## What is needed:
Transcribe the passage of the House debate on the Coral Sea marine reserves motion from "House debates" up to and including "a bad situation.".

## Page extract:
House debates
Tuesday, 4 June 2013
Private Members' Business
Coral Sea Commonwealth Marine Reserves Network Management Plan; Disallowance
6:56 pm
Warren Entsch (Leichhardt, Liberal Party) Share this | Hansard source
I am very pleased to have the opportunity of speaking tonight on this motion and of speaking up for all the coastal communities around Northern Australia. In my view it is a great disappointment that the creation of the Commonwealth Marine Reserves network is not disallowable. But, given the management plans, maybe we can make the best of a bad situation.
I seconded the motion on the north and north-west Commonwealth Marine Reserves, and I have something to say to the member for Kennedy, who earlier on made a lot of noise in here, about a bit of history in this area. If we go back to the introduction of green zones in 2004, I am on the record as being vehemently opposed to the introduction of those, and, again, to the texta 'science' behind it. It was, at that stage, members of the Great Barrier Reef Marine Park Authority that had actually encouraged the fishermen to come forward and identify the areas that they could not afford to lose. And then, when the next draft was released, every area that had been marked in purple texta had been turned into a green zone. At the time, I was highly critical. Obviously, the member for Kennedy had no idea what he was talking about, in so much as there was not a vote; these changes in the green zone were done by regulation.

## Supplied information:
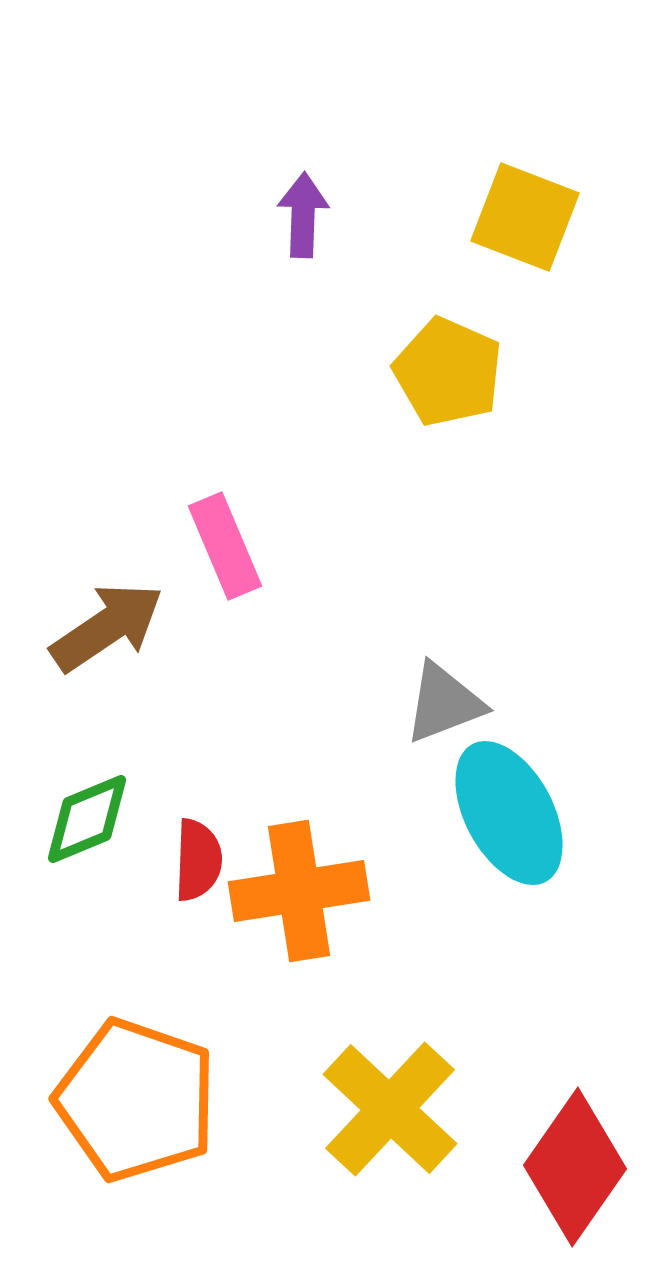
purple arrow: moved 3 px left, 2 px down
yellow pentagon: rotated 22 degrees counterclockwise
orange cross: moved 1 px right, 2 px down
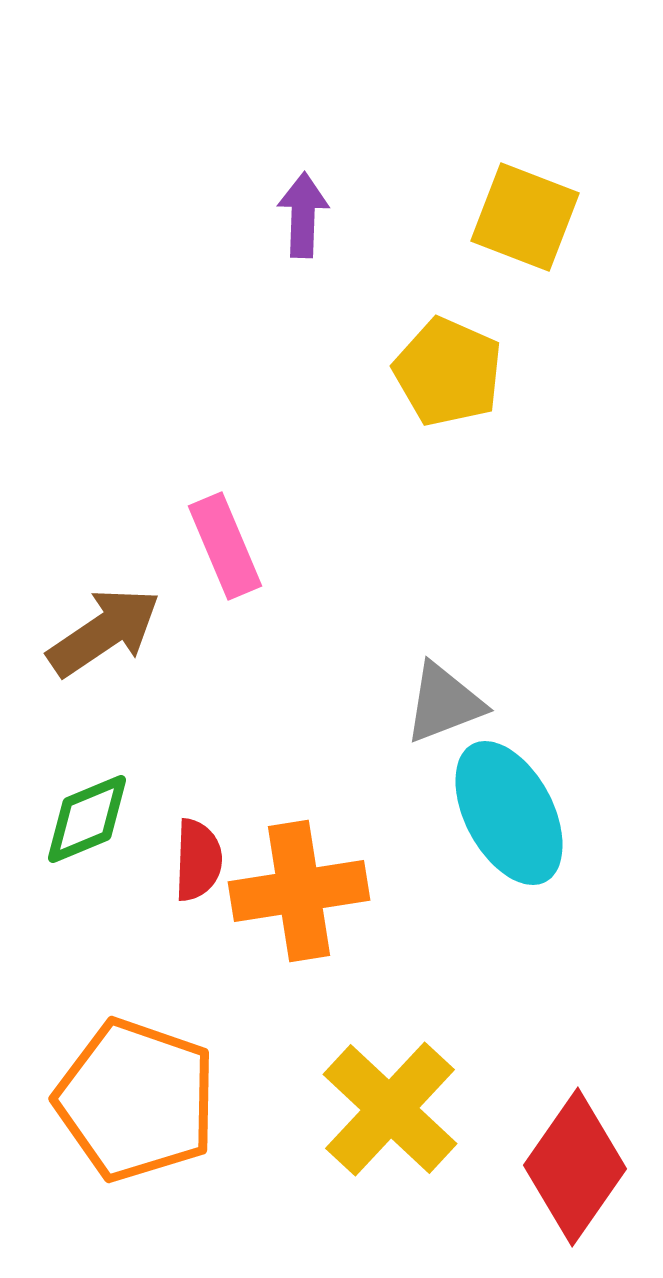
brown arrow: moved 3 px left, 5 px down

## Full response:
House debates
Tuesday, 4 June 2013
Private Members' Business
Coral Sea Commonwealth Marine Reserves Network Management Plan; Disallowance
6:56 pm
Warren Entsch (Leichhardt, Liberal Party) Share this | Hansard source
I am very pleased to have the opportunity of speaking tonight on this motion and of speaking up for all the coastal communities around Northern Australia. In my view it is a great disappointment that the creation of the Commonwealth Marine Reserves network is not disallowable. But, given the management plans, maybe we can make the best of a bad situation.